中小製造業の製品PRに必要な「要素の分析」2

こんにちは、株式会社日本クロス圧延の岡です。

 海外展示会攻略のノウハウを発信します。

 私も経験しましたが「海外に進出するぞ!」と気合を入れて海外の展示会に出展しても、思ったより成果がなくガッカリした経験がありませんか?だけどお客様との最初の接点である展示ポスターとプロモーションの方法しだいで反響が全く違うものになります。

  ガッチリと来場者のハートをキャッチする海外展示会のノウハウを考えていきましょう。

 今回も「要素の分析」というテーマを考えていきます。

マシニングセンタやプレスで部品を製造している会社も、一括りではプレス屋、削り屋ということになり、なかなか差別化が難しいと思います。しかし生産される部品は、さまざまな分野で使用されるはずです。

それをしっかり分析することで、自社の強みを再度確認して力強く発信していこう!

という内容です。

 

前回、「複数の製品情報を一度に発信すると、それらの共通項目しか発信できなくなるので、情報の内容が薄まってしまう」という内容を書きました、今回は実際に台湾の会社の異型断面材料を題材にこのテーマを考えていきましょう。

 

自社の製品が何に使われているか知ってますか?

 この会社の製品は、基本的にお客さまからの図面を元に製造しているため、全製品の40%くらいは用途がわかっていませんでした。

用途が不明な部品は、これらが基礎部品で製品までに多くの工程が必要なため、確認していなかったとのこと。

用途がわからないと産業の分類できないので、営業担当に顧客フォローをかねて部品ごとに用途を確認するよう徹底しました。

日本では自社の製品が何に、どのように使われているかを調べるのは基本ですよね、でも肩まで下請けに浸かってしまうと、それすらわからない会社のあるのですよ(笑)

 

 用途ごとに分類することで見えてくるものとは?

 製品の用途がわかったところで、使用されている産業の分類分けをしてみました。
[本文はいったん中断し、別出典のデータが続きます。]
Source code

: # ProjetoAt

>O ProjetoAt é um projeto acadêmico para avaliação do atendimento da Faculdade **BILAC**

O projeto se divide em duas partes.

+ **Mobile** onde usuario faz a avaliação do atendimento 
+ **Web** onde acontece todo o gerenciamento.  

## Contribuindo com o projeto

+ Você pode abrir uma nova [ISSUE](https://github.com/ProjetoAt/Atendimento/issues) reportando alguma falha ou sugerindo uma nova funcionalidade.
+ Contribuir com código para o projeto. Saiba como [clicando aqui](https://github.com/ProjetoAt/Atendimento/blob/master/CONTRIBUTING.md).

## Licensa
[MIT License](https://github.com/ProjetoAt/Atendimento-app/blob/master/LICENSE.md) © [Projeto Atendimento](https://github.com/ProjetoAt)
そうするとこんな感じになりました。

 1.工具部品: スプリングロック、ラチェット用歯車、エアーツールのインパクト部品

2.機械部品:スプリングロック、一方向クラッチ

3.医療機器:小型定量ポンプ用インペラ、インプラント

4.繊維衣料:編み機、紡績機用ガイド部品

5.摺動部品:ガイドレール、ベアリング(インナー、アウター)

6.ろ過機:金属フィルター用ウエッジワイヤー

7.電気部品:コネクタピン、スイッチ用接点、抵抗線

8.自動車部品:内燃機用ピストンリング、歯車用キー材

9.装飾品:時計ベルト、メガネ部品

10.規格品:フラットバー、六角バー、四角バー

 

とりあえず10種類の分野に分類されました。

装飾品から自動車までさまざまな分野の部品がありますね、これらを一まとめにして「異形材料を製造します!」って、宣伝しても効果がないことは目に見えてますね。
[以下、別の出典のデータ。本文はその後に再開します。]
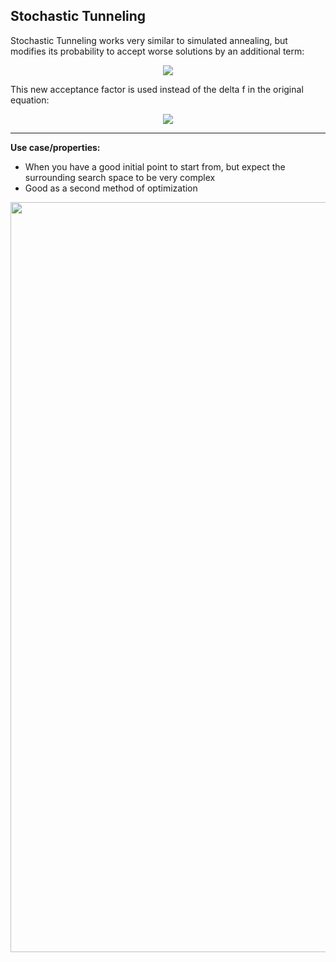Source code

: ## Stochastic Tunneling

Stochastic Tunneling works very similar to simulated annealing, but modifies its probability to accept worse solutions by an additional term:

<p align="center">
  <a href="equation">
    <img src="https://latex.codecogs.com/gif.latex?f_%7BSTUN%7D%20%3D%201%20-%20exp%28-%5Cgamma%20%5CDelta%20f%29">
  </a>
</p>

This new acceptance factor is used instead of the delta f in the original equation:

<p align="center">
  <a href="equation">
    <img src="https://latex.codecogs.com/gif.latex?p%20%3D%20exp%28-%5Cbeta%20f_%7BSTUN%7D%20%29">
  </a>
</p>

---

**Use case/properties:**
- When you have a good initial point to start from, but expect the surrounding search space to be very complex
- Good as a second method of optimization

<p align="center">
<img src="./plots/search_path_StochasticTunneling.svg" width="1200"/>
</p>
 だけど、こうやって分類ごとにプロモーションすれば、専門的に深く情報を発信することができます。最低でも10冊はカタログが必要ですね(笑)

1アイテムごとに丁寧にプロモーション

あせらないで順番にプロモーションするので、どれからにするか選択しないといけません。
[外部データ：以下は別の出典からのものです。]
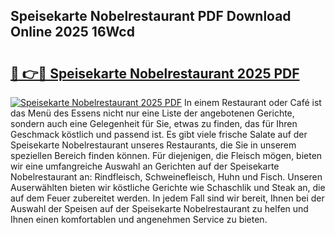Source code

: ## Speisekarte Nobelrestaurant PDF Download Online 2025 16Wcd

# <h2><a href="http://gcctw1.nevu.top/?p=Speisekarte+Nobelrestaurant">🔗 👉🔴 Speisekarte Nobelrestaurant 2025 PDF</a></h2>

[![Speisekarte Nobelrestaurant 2025 PDF](https://i.imgur.com/dBaPXMq.png)](http://gcctw1.nevu.top/?p=Speisekarte+Nobelrestaurant)
In einem Restaurant oder Café ist das Menü des Essens nicht nur eine Liste der angebotenen Gerichte, sondern auch eine Gelegenheit für Sie, etwas zu finden, das für Ihren Geschmack köstlich und passend ist. Es gibt viele frische Salate auf der Speisekarte Nobelrestaurant unseres Restaurants, die Sie in unserem speziellen Bereich finden können. Für diejenigen, die Fleisch mögen, bieten wir eine umfangreiche Auswahl an Gerichten auf der Speisekarte Nobelrestaurant an: Rindfleisch, Schweinefleisch, Huhn und Fisch. Unseren Auserwählten bieten wir köstliche Gerichte wie Schaschlik und Steak an, die auf dem Feuer zubereitet werden. In jedem Fall sind wir bereit, Ihnen bei der Auswahl der Speisen auf der Speisekarte Nobelrestaurant zu helfen und Ihnen einen komfortablen und angenehmen Service zu bieten.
日本国内で競争できそうな分野で競合が少ない分野ということで、ろ過機に使用されるウエッジワイヤーからはじめました。

 ウエッジワイヤーとは、△形状のバー材で、それを△△△と並べてその隙間のサイズで、液体中の粒子をろ過、通過をコントロールすることができる金属フィルターです。

 精度が良ければよいほど、隙間のサイズが精密になるので、フィルターとしての性能が向上します。方向性が決まればプロモーションできます。

「日本初!20μの精度で液中の粒子をろ過できます。」

と、この会社のウエッジワイヤーを使用することで、どのようなメリットがあるかを具体的に発信できますね。分野を選択することで、内容の濃い情報=「お客さまにとって必要な情報」を発信できるようになります。

  

今回も「要素の分析」というテーマで考えてみました。

一度自社製品を用途別に分類分けをしてみてはどうでしょうか?

 全体ではなく、製品単位でプロモーションすることで、精度、品質だけでなく、性能、効率、メリットなどさらに多くの情報を発信できます。

 もちろん手間はかかりますが、自社製品の要素をしっかりと分析、選択することが重要です。そして具体的で内容の濃い、お客様にとって本当に必要な情報をしっかりと発信していきましょう。

 日本の中小製造業の海外販路開拓に少しでもお役に立てればと思いブログを書かせていただきました。何かの参考になれば幸いです。 

次回もまたよろしくお願いいたします。